Yapılacaklar:
**1.** Yazıya göre şu soruları cevaplayın:
(a) Yazarın okuduğu lisede fen dersleri hangi dilde okutuluyordu?
(b) Yazarın aile çevresi onun ne olmasını istiyordu?
(c) Cebirde bir problem çözerken önce hangi işlemler yapılır?
**2.** Yazının "Allah (c.c) kimyasını  bozmasın." sözlerinden "notu almak durumundaydık." sözlerine kadar olan bölümünü hiç değiştirmeden yeniden yazın.

Verilen Metin:

_ _ _ _ _ _ _

Allah (c.c) kimyasını  bozmasın. ( Kasım 08 )

Dünya Bizim 26 Eylül 2009

Parantezler içinde hayat

İlkokul ve ortaokul dönemlerimde dersler arasında bir ayırım yapmazdım. O dönemki felsefeme göre mademki okula  gidiyorduk, dolayısıyla önümüze ders adı altında çıkan her şeyi en iyi şekilde öğrenmek ve ondan en yüksek notu almak durumundaydık.

Türkçe, Tarih, Edebiyat, Sosyal Bilimler, Fen ve Matematik hepsi benim için eşit konumdaydılar.

Liseye geçtikten sonra nedense matematik ve fen derslerinin  gözümdeki cazibesi azalmaya başladı. Sadece biyolojiyi bir miktar farklı bir yerde tutuyordum. Çünkü aile çevrem benim doktor olmamı istiyorlardı. Ben de içten içe bu hedefe yönelme eğilimindeydim. Okuduğum lisede tüm fen derslerimiz gibi biyoloji de Fransızca idi. Lisede öğrendiğimiz özellikle insanın iç yapısı ile ilgili bilgilerin ( iç organlar, kemikler, kaslar vs) ilerde tıp tahsilinde ve de bilhassa anatomi dersinde işime çokça yarayacağına dair bir inancım vardı. Çünkü özellikle insan vücudu ile ilgili ezberlediğimiz bilgileri doktorların yanında dile getirdiğimde onlarla ciddi bir dil birliği kurduğumu hissediyordum. Muhtemeldir ki biyolojiyi o sebepten biraz daha ayrı bir yere konumlandırmıştım.

Matematik konusunda da cebir bölümü biraz ilgimi çekiyordu. Lisede ve daha sonra üniversite döneminde okuduğumuz matematikle ilgili konuların önemli bir bölümünü daha sonra kullanma imkanı bulamadım.

Fakat hassaten cebir alanındaki  bir problem çözme usulü benim hayatımda çokça kullandığım ve herkese de tavsiye ettiğim bir yöntem oldu.

Neydi bu yöntem?

Bilindiği üzere cebirde bir problem çözerken öncelikle parantez içindeki işlemler yapılır daha sonra o parantezlerden elde edilen sonuçlarla işleme devam edilir. Yani her parantez kendi çapında küçük bir dünyadır

Ben bu yöntemi sosyal ve iktisadi hayata uygulamaya çalıştım. Bu uygulama bana meselelere daha rahat hakim olabilme, sorunları çözebilme ve onları birbirlerine karıştırmama noktasında  ciddi fayda sağlamıştır

Şöyle bir düşünce yolu izlemeye çalışırım; Hayatımız bir yönüyle baktığımızda çok büyük bir parantez. Bu hayatın içinde daha alt parantezler de bulunuyor.

Mesela evli isek kendi çekirdek ailemiz bir parantez. Anne babamız ve yakın akrabalarımızın  içinde yer aldığı geniş sülalemiz de bir diğer parantez.  İş hayatımız ayrı bir parantez. Tabii iş hayatımız içinde farklı işlerimiz varsa onların hepsi kendi başlarında birer parantez.

_ _ _ _ _ _ _

Gösterilen Bilgiler:
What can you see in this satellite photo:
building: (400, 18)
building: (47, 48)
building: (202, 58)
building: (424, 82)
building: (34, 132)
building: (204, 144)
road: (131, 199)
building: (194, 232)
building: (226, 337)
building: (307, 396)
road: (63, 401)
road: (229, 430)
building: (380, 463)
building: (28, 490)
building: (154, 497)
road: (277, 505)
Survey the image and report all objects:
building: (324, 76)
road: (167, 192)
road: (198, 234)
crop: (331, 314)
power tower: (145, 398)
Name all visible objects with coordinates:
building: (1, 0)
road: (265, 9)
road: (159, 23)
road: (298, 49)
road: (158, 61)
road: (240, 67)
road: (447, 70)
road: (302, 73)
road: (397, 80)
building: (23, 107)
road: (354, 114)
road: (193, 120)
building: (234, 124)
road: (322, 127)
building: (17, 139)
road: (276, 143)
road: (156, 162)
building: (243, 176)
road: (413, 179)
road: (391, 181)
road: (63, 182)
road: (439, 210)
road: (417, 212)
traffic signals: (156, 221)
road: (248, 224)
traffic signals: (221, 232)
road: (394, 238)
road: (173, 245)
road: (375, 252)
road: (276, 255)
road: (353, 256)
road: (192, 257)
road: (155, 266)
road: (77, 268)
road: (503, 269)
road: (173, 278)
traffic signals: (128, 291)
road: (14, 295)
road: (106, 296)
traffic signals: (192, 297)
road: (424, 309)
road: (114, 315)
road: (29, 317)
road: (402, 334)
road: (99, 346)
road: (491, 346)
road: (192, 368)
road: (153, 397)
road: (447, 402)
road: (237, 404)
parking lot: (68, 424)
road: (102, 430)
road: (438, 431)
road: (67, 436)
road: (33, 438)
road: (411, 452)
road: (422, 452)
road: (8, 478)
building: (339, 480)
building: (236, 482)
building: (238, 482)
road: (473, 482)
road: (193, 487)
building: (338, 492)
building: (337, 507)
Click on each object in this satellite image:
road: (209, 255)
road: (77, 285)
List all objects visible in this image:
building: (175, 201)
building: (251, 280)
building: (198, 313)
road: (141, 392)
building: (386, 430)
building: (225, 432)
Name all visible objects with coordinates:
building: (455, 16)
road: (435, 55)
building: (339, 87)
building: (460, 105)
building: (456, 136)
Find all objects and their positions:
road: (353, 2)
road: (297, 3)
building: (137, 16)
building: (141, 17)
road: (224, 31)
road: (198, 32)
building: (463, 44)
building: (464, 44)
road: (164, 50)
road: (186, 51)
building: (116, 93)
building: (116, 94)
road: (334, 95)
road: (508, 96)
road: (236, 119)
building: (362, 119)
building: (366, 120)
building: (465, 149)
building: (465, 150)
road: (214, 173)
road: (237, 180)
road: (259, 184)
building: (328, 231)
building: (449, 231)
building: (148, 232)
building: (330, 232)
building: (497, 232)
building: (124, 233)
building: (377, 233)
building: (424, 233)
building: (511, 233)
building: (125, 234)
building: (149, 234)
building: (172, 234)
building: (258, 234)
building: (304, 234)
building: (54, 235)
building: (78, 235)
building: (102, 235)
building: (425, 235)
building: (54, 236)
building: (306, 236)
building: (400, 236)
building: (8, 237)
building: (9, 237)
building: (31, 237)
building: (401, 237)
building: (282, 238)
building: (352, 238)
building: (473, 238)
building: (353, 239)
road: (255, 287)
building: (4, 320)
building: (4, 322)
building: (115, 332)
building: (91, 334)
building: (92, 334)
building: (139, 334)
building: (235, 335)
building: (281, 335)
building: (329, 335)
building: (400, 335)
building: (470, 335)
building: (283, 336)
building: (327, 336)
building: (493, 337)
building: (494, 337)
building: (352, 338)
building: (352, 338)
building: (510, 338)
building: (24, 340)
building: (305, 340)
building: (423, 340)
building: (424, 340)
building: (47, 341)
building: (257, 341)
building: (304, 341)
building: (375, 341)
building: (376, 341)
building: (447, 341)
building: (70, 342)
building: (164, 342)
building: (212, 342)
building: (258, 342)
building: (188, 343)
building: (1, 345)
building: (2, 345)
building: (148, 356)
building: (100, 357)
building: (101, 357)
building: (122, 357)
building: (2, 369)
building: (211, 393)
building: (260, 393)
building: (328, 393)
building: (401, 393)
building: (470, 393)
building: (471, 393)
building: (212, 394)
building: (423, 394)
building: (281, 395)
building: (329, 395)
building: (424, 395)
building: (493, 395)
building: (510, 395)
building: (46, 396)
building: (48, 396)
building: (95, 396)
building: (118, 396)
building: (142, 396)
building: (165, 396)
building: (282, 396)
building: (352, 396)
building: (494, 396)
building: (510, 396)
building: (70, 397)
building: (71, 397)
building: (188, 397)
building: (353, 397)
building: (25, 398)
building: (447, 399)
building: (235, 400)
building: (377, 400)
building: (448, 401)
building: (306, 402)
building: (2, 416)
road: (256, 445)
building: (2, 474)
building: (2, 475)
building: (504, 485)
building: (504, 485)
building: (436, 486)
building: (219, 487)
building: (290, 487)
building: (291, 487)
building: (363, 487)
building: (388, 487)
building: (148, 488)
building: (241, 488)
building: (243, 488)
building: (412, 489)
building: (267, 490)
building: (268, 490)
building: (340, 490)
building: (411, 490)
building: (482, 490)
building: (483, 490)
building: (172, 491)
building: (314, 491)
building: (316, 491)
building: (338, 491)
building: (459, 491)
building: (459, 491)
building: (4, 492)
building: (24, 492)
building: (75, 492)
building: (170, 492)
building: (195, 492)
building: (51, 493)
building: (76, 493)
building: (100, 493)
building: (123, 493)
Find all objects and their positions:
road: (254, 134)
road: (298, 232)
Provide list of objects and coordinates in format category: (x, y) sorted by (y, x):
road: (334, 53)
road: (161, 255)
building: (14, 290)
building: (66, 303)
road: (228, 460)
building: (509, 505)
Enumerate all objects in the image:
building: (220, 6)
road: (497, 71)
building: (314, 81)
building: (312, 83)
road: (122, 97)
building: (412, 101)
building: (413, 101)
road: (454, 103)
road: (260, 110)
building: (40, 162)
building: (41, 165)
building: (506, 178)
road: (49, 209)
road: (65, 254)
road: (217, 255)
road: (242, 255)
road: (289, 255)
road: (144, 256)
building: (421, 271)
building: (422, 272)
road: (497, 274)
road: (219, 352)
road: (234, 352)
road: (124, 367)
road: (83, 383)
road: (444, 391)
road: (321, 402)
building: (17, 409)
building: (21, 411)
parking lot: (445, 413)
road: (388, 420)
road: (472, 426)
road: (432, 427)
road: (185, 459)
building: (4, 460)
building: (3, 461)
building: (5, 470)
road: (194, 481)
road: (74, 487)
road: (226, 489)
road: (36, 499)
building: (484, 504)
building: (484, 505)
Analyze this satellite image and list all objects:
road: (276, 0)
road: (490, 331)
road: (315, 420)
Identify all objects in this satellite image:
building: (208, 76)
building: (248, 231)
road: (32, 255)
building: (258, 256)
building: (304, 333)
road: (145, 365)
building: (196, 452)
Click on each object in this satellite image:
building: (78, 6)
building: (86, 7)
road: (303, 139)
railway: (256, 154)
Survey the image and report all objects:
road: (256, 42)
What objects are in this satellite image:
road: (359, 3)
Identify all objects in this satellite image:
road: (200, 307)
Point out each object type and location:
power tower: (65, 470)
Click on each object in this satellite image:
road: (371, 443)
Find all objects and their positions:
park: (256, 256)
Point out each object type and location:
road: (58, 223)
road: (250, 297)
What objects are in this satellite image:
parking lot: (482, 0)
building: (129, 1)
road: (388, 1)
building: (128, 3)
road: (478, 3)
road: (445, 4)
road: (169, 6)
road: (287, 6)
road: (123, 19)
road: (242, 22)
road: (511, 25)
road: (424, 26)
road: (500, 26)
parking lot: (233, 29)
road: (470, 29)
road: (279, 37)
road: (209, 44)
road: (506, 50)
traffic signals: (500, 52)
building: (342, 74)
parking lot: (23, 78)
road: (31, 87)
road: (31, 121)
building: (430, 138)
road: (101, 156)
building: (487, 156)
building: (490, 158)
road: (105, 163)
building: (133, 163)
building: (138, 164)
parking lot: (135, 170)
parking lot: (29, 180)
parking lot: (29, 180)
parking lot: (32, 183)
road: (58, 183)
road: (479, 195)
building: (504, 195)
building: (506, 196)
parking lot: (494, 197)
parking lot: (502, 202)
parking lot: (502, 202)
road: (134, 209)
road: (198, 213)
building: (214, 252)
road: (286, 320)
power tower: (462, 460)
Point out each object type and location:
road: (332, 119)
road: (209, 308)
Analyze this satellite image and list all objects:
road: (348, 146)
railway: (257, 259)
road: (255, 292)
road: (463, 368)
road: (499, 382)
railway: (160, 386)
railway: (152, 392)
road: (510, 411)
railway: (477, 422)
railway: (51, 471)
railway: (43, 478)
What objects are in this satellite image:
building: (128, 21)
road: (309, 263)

_ _ _ _ _ _ _

Alıştırma Sonuçları:
**1.**
(a) Fransızca.
(b) Doktor.
(c) Parantez içindeki işlemler.

**2.**
Allah (c.c) kimyasını  bozmasın. ( Kasım 08 )

Dünya Bizim 26 Eylül 2009

Parantezler içinde hayat

İlkokul ve ortaokul dönemlerimde dersler arasında bir ayırım yapmazdım. O dönemki felsefeme göre mademki okula  gidiyorduk, dolayısıyla önümüze ders adı altında çıkan her şeyi en iyi şekilde öğrenmek ve ondan en yüksek notu almak durumundaydık.